Todo un corredor que va del cráter hasta la casa de guardaparques muestra vegetación quemada por la lluvia ácida, informó la CNE. Foto: Cortesía CNE.

Las erupciones de gases y ceniza que lanzó el volcán Poás en setiembre pasaron la factura a la vegetación de ese Parque Nacional situado en Alajuela, que resultó quemada por el efecto de los químicos.

“Se generó una lluvia extremadamente ácida, la vez que incluso se formó una espuma en la zona del mirador del cráter, lo cual generó un impacto inmediato en la vegetación que se encuentra muy marchita”, explicó Blas Sánchez, geólogo de la Comisión Nacional de Emergencias (CNE).

Indicó que la zona de mayor afectación va desde el mirador hasta la parte que pasa por detrás de la casa de visitantes del volcán, que tradicionalmente sufre cuando hay eventos fuertes de lluvia ácida.

Los geólogos tuvieron que esperar varias semanas para tener una mejoría en el tiempo y sobrevolar con un dron las zonas que se vieron afectadas.

La visita reciente les permitió documentar lo ocurrido y actualizar los mapas de peligros volcánicos que contemplan efectos por lluvia ácida, impactos balísticos, ceniza, flujos piroclásticos y lahares o avalanchas.

Sánchez indicó que actualmente el parque sigue abierto al turismo, ya que solamente se afectó la vegetación, pero el monitoreo es constante, pues se trata de un volcán activo.

Durante las visitas al macizo, los guardaparques usan sensores de mano que permiten el monitoreo y la rápida acción, en caso de que se eleven los nivel de gases volcánicos perjudiciales para la salud.
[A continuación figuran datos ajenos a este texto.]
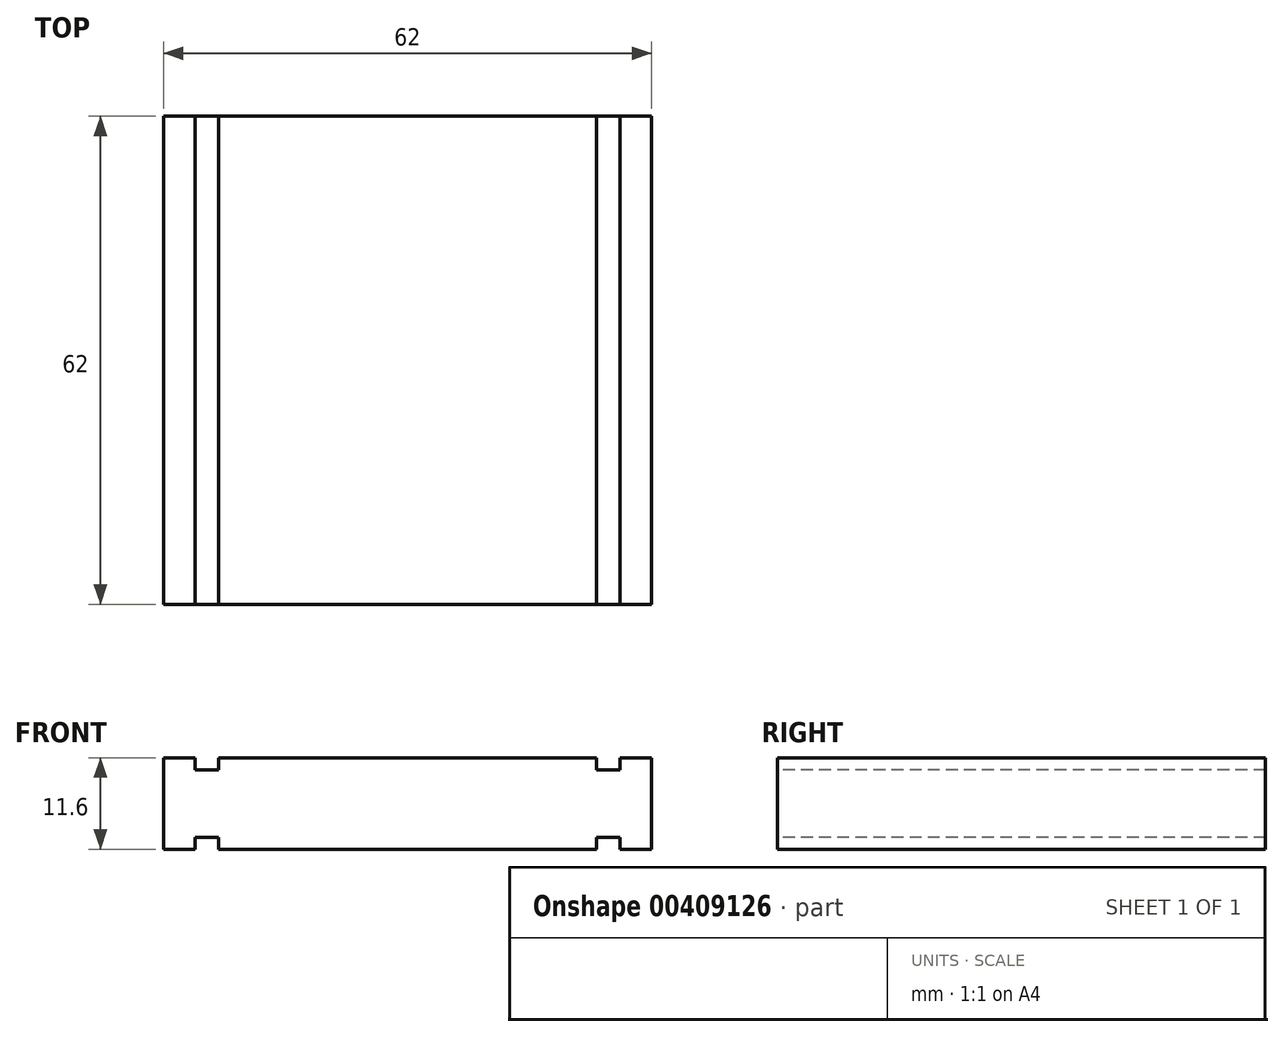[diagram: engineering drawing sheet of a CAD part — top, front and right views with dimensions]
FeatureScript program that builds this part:
annotation { "Feature Type Name" : "Feature", "Feature Type Description" : "" }
export const myFeature = defineFeature(function(context is Context, id is Id, definition is map)
    precondition{}
    {
        {
            var Q0;
            Q0=qCreatedBy(makeId("Top.planeOp"),FACE);
            var sketch = newSketch(context, id + "F0", { "sketchPlane" : qUnion([Q0])});
            skLineSegment(sketch, "E0.bottom", {"start": v(31, 31) * mm, "end": v(-31, 31) * mm});
            skLineSegment(sketch, "E0.top", {"start": v(31, -31) * mm, "end": v(-31, -31) * mm});
            skLineSegment(sketch, "E0.left", {"start": v(31, 31) * mm, "end": v(31, -31) * mm});
            skLineSegment(sketch, "E0.right", {"start": v(-31, 31) * mm, "end": v(-31, -31) * mm});
            skPoint(sketch, "E0.middle", {"position": v(0, 0) * mm});
            skSolve(sketch);
        }
        {
            var Q0;
            Q0 = qSketchRegion(id + "F0", true);
            extrude(context, id + "F1", {"entities" : qUnion([Q0]), "depth" : 11.6 * mm, "offsetDistance" : 25 * mm});
        }
        {
            var Q0;
            Q0=makeQuery(id+"F1.opExtrude","SWEPT_FACE",FACE,{"disambiguationData":[OSD([sQuery(id+"F0.wireOp",EDGE,"E0.top")])]});
            var sketch = newSketch(context, id + "F2", { "sketchPlane" : qUnion([Q0])});
            skLineSegment(sketch, "E1.bottom", {"start": v(27, 0) * mm, "end": v(24, 0) * mm});
            skLineSegment(sketch, "E1.top", {"start": v(27, 1.5) * mm, "end": v(24, 1.5) * mm});
            skLineSegment(sketch, "E1.left", {"start": v(27, 0) * mm, "end": v(27, 1.5) * mm});
            skLineSegment(sketch, "E1.right", {"start": v(24, 0) * mm, "end": v(24, 1.5) * mm});
            skLineSegment(sketch, "E2.bottom", {"start": v(27, 0) * mm, "end": v(31, 0) * mm});
            skLineSegment(sketch, "E2.top", {"start": v(27, 0) * mm, "end": v(31, 0) * mm});
            skLineSegment(sketch, "E2.left", {"start": v(27, 0) * mm, "end": v(27, 0) * mm});
            skLineSegment(sketch, "E2.right", {"start": v(31, 0) * mm, "end": v(31, 0) * mm});
            skLineSegment(sketch, "E3.bottom", {"start": v(27, 11.6) * mm, "end": v(24, 11.6) * mm});
            skLineSegment(sketch, "E3.top", {"start": v(27, 10.1) * mm, "end": v(24, 10.1) * mm});
            skLineSegment(sketch, "E3.left", {"start": v(27, 11.6) * mm, "end": v(27, 10.1) * mm});
            skLineSegment(sketch, "E3.right", {"start": v(24, 11.6) * mm, "end": v(24, 10.1) * mm});
            skLineSegment(sketch, "E4.bottom", {"start": v(-27, 0) * mm, "end": v(-24, 0) * mm});
            skLineSegment(sketch, "E4.top", {"start": v(-27, 1.5) * mm, "end": v(-24, 1.5) * mm});
            skLineSegment(sketch, "E4.left", {"start": v(-27, 0) * mm, "end": v(-27, 1.5) * mm});
            skLineSegment(sketch, "E4.right", {"start": v(-24, 0) * mm, "end": v(-24, 1.5) * mm});
            skLineSegment(sketch, "E5.bottom", {"start": v(-27, 11.6) * mm, "end": v(-24, 11.6) * mm});
            skLineSegment(sketch, "E5.top", {"start": v(-27, 10.1) * mm, "end": v(-24, 10.1) * mm});
            skLineSegment(sketch, "E5.left", {"start": v(-27, 11.6) * mm, "end": v(-27, 10.1) * mm});
            skLineSegment(sketch, "E5.right", {"start": v(-24, 11.6) * mm, "end": v(-24, 10.1) * mm});
            skSolve(sketch);
        }
        {
            var Q0;
            Q0=makeQuery(id+"F2.imprint","IMPRINT",FACE,{"disambiguationData":[TD([[makeQuery(id+"F2.imprint","IMPRINT",EDGE,{"derivedFrom":sQuery(id+"F2.wireOp",EDGE,"E5.bottom")}),1.0]])]});
            var Q1;
            Q1=makeQuery(id+"F2.imprint","IMPRINT",FACE,{"disambiguationData":[TD([[makeQuery(id+"F2.imprint","IMPRINT",EDGE,{"derivedFrom":sQuery(id+"F2.wireOp",EDGE,"E4.bottom")}),-1.0]])]});
            var Q2;
            Q2=makeQuery(id+"F2.imprint","IMPRINT",FACE,{"disambiguationData":[TD([[makeQuery(id+"F2.imprint","IMPRINT",EDGE,{"derivedFrom":sQuery(id+"F2.wireOp",EDGE,"E3.bottom")}),1.0]])]});
            var Q3;
            Q3=makeQuery(id+"F2.imprint","IMPRINT",FACE,{"disambiguationData":[TD([[makeQuery(id+"F2.imprint","IMPRINT",EDGE,{"derivedFrom":sQuery(id+"F2.wireOp",EDGE,"E1.bottom")}),-1.0]])]});
            extrude(context, id + "F3", {"entities" : qUnion([Q0, Q1, Q2, Q3]), "operationType" : NewBodyOperationType.REMOVE, "oppositeDirection" : true, "depth" : 62 * mm, "offsetDistance" : 25 * mm});
        }
    });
Sensores como este, lanzan una alerta sonora cuando el nivel de gases nocivos para la salud aumenta en la zona del mirador, lo que obliga al desalojo. Foto: CNE.
Sensores como este, lanzan una alerta sonora cuando el nivel de gases nocivos para la salud aumenta en la zona del mirador, lo que obliga al desalojo. Foto: CNE.

Actualmente el Parque cuenta con cinco refugios de protección y sensores con alertas en colores azul, amarillo y rojo que advierten con un potente ruido a los visitantes y guardaparques en caso de una eventualidad que obligue a la evacuación.

De acuerdo con el vulcanólogo Mauricio Mora, de la RSN, otra de las variantes que presenta el coloso es una leve recuperación de la laguna cratérica, debido a las fuertes lluvias.

“El lago ahora es muy susceptible a la lluvia que recibe y al estado interno del volcán. De momento es posible que no haya suficiente intercambio térmico y eso permite recuperarlo. No sabemos si cuando la lluvia cese vaya a desaparecer debido a la filtración, evaporación o la misma actividad volcánica”, puntualizó.

Al mermar la actividad eruptiva poco a poco se recupera la laguna cratérica del coloso alajuelense. Foto: RSN.
Al mermar la actividad eruptiva poco a poco se recupera la laguna cratérica del coloso alajuelense. Foto: RSN.